The German construction sector is steadily improving. The industry recorded the second highest number of bankruptcies in Germany over the last year, after wholesale and retail trade, including maintenance and repair of motor vehicles, which saw around 4,800 bankruptcies. However, the trend is on the decline and growth prospects are good. This is the conclusion of the latest study by leading credit insurer Euler Hermes. The German construction sector is expected to grow by 3.5% in 2014 to reach total sales of € 285 billion, and by 5.3% in 2015.
‘Concrete gold’ instead of capital market: Germans see real estate as an attractive investment
“The construction sector in Germany is booming – bucking the general trend in Europe,” said Ludovic Subran
, chief economist at Euler Hermes. “This growth stems almost exclusively from the private house-building segment. Public investment meanwhile is lagging far behind. Besides the generally positive economic trend, the reasons for the strong demand are record low interest rates, low equity financing requirements, low unemployment, higher German purchasing power on the back of rising wages and stronger immigration. These factors make property an attractive investment – Germans are showing a preference for investment in ‘concrete gold’ over equities, which are seen as risky.”
Default risk still high despite improved payment morale and fewer insolvencies
Construction companies are still contending with rising material and energy prices, leading to relatively low profit margins of around 6%. The days sales outstanding period (DSO) in the construction sector may be decreasing, but in 2012 it was still 16 days above Germany‘s cross-sector average of 20 days.
“Payment morale in the construction industry is improving, but the risk of non-payment remains high,” said Thomas Krings, chief risk officer at Euler Hermes Germany. “We are anticipating 3% fewer bankruptcies in 2014 and a further 5% reduction next year. But with over 4,000 cases, the absolute figure in the construction sector is still the second highest in Germany. Nevertheless, the sector is gradually improving, with the number of bankruptcies falling by 23% since the 2009 crisis. Only agriculture has reported a stronger recovery, with a 24% drop in bankruptcies.”
Growth risks: housing bubble, rent control and low public investment
The biggest risks to future growth in the German construction industry are a housing bubble and the rent regulation (“Mietpreisbremse”) debated by the German government. In France the latter led to a sharp slump in the building industry: in Q2 2014 the number of new construction projects was down 19% vs. Q2013. There was also a substantial fall in the number of building permits in France, down 13%.
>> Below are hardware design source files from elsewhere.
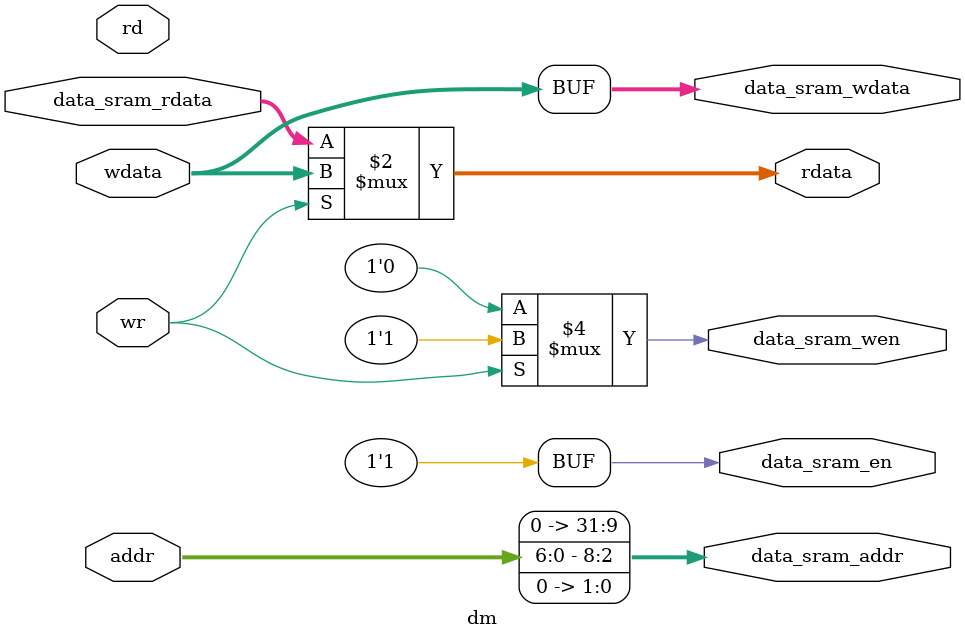
<source format=v>
/*
 * Data Memory
 *
 * 32-bit data with a 32-bit address
 * 
 * The read and write operations operate somewhat independently.
 *
 * Any time the read signal (rd) is high the data stored at the 
 * given address (addr) will be placed on 'rdata'.
 *
 * Any time the write signal (wr) is high the data on 'wdata' will
 * be stored at the given address (addr).
 *
 * If a simultaneous read/write is performed the data written
 * can be immediately read out.
 */

module dm (
    input wire [6:0]   addr,
    input wire          rd, wr,
    input wire [31:0]   wdata,
    output wire [31:0]  rdata,

    output wire         data_sram_en,
    output reg          data_sram_wen,
    output wire [31:0]  data_sram_addr,
    output wire [31:0]  data_sram_wdata,
    input wire [31:0]   data_sram_rdata);

    assign data_sram_addr = {23'b0, addr, 2'b0};
    assign data_sram_wdata = wdata;
    assign data_sram_en = 1'b1;

    always @(*) begin
        if (wr) begin
            data_sram_wen <= 1'b1;
        end else begin
            data_sram_wen <= 1'b0;
        end
    end

    assign rdata = wr ? wdata : data_sram_rdata;
    // During a write, avoid the one cycle delay by reading from 'wdata'.

endmodule
</source>
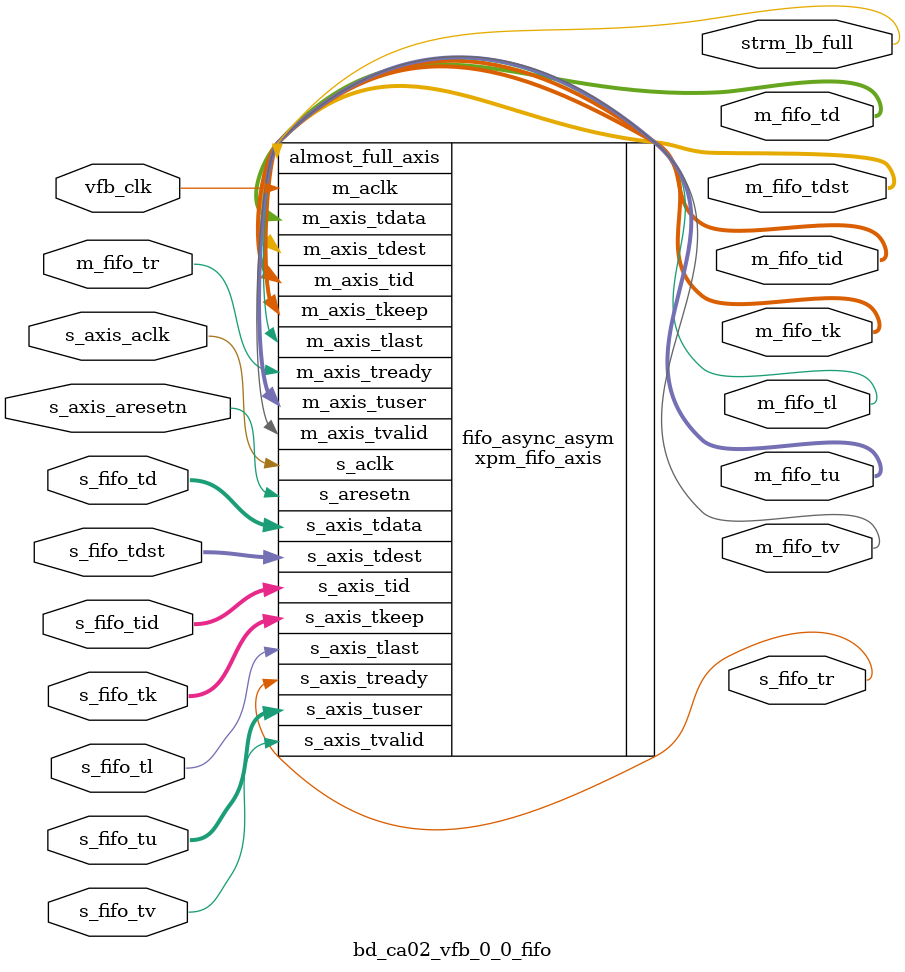
<source format=v>
`timescale 1ps/1ps
module bd_ca02_vfb_0_0_fifo (
  input            s_axis_aclk    ,

  input         s_axis_aresetn ,
  input            vfb_clk        ,
  output    s_fifo_tr      ,
  input     s_fifo_tv      ,
  input      [64-1:0]  s_fifo_td      ,
  input [31:0]     s_fifo_tid    ,   
  input      [24-1:0]  s_fifo_tu      ,
  input      [31:0] s_fifo_tdst      ,
  input      [8-1:0] s_fifo_tk      ,
  input      s_fifo_tl      ,
  input     m_fifo_tr      ,
  output     m_fifo_tv      ,
  output   [64-1:0]   m_fifo_td      ,
  output [31:0]     m_fifo_tid    ,   
  output[ 31:0]     m_fifo_tdst    ,   
  output   [24-1:0]  m_fifo_tu      ,
  output    [8-1:0] m_fifo_tk      ,
  output      m_fifo_tl      ,
  output  strm_lb_full   
);

xpm_fifo_axis#(
      .CLOCKING_MODE("independent_clock"), // String
      .ECC_MODE("no_ecc"),            // String
      .FIFO_DEPTH(4096),              // DECIMAL
      .FIFO_MEMORY_TYPE("block"),      // String
      .PACKET_FIFO("false"),          // String
      .PROG_EMPTY_THRESH(10),         // DECIMAL
      .PROG_FULL_THRESH(4091),          // DECIMAL
      .RD_DATA_COUNT_WIDTH(1),        // DECIMAL
      .RELATED_CLOCKS(0),             // DECIMAL
      .SIM_ASSERT_CHK(0),             // DECIMAL; 0=disable simulation messages, 1=enable simulation messages
      .TDATA_WIDTH(64),               // DECIMAL
      .TDEST_WIDTH(32),                // DECIMAL
      .TID_WIDTH(32),                  // DECIMAL
      .TUSER_WIDTH(24),                // DECIMAL
      .USE_ADV_FEATURES("1008"),      // String
      .WR_DATA_COUNT_WIDTH(1)         // DECIMAL
 ) fifo_async_asym(
  .s_aclk            (s_axis_aclk    ),
  .s_aresetn         (s_axis_aresetn ),
  .m_aclk            (vfb_clk        ),
  .s_axis_tready     (s_fifo_tr      ),
  .s_axis_tvalid     (s_fifo_tv      ),
  .s_axis_tdata      (s_fifo_td      ),
  .s_axis_tid      ( s_fifo_tid      ),
  .s_axis_tuser      (s_fifo_tu      ),
  .s_axis_tdest      (s_fifo_tdst      ),
  .s_axis_tkeep      (s_fifo_tk      ),
  .s_axis_tlast      (s_fifo_tl      ),
  .m_axis_tready     (m_fifo_tr      ),
  .m_axis_tvalid     (m_fifo_tv      ),
  .m_axis_tdata      (m_fifo_td      ),
  .m_axis_tid        (m_fifo_tid      ),
  .m_axis_tdest      (m_fifo_tdst     ),
  .m_axis_tuser      (m_fifo_tu      ),
  .m_axis_tkeep      (m_fifo_tk      ),
  .m_axis_tlast      (m_fifo_tl      ),
  .almost_full_axis  (strm_lb_full   )
);
endmodule

</source>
“In major German cities like Berlin, Frankfurt, Hamburg and Munich, property prices have risen by more than 6% in the last three years – disposable income on the other hand is up by only around 2%,” said Krings. “We are not seeing a housing bubble at the moment, but this gap represents a risk to growth. The rent regulation could also weaken the boom. Lower rents automatically reduce profits for investors, thereby making property investment a less attractive proposition. It is precisely in the metropolitan areas, however, that we need new private constructions, in order to prevent the housing crisis from worsening. We have recently seen in France how this can impact negatively on growth as a whole.”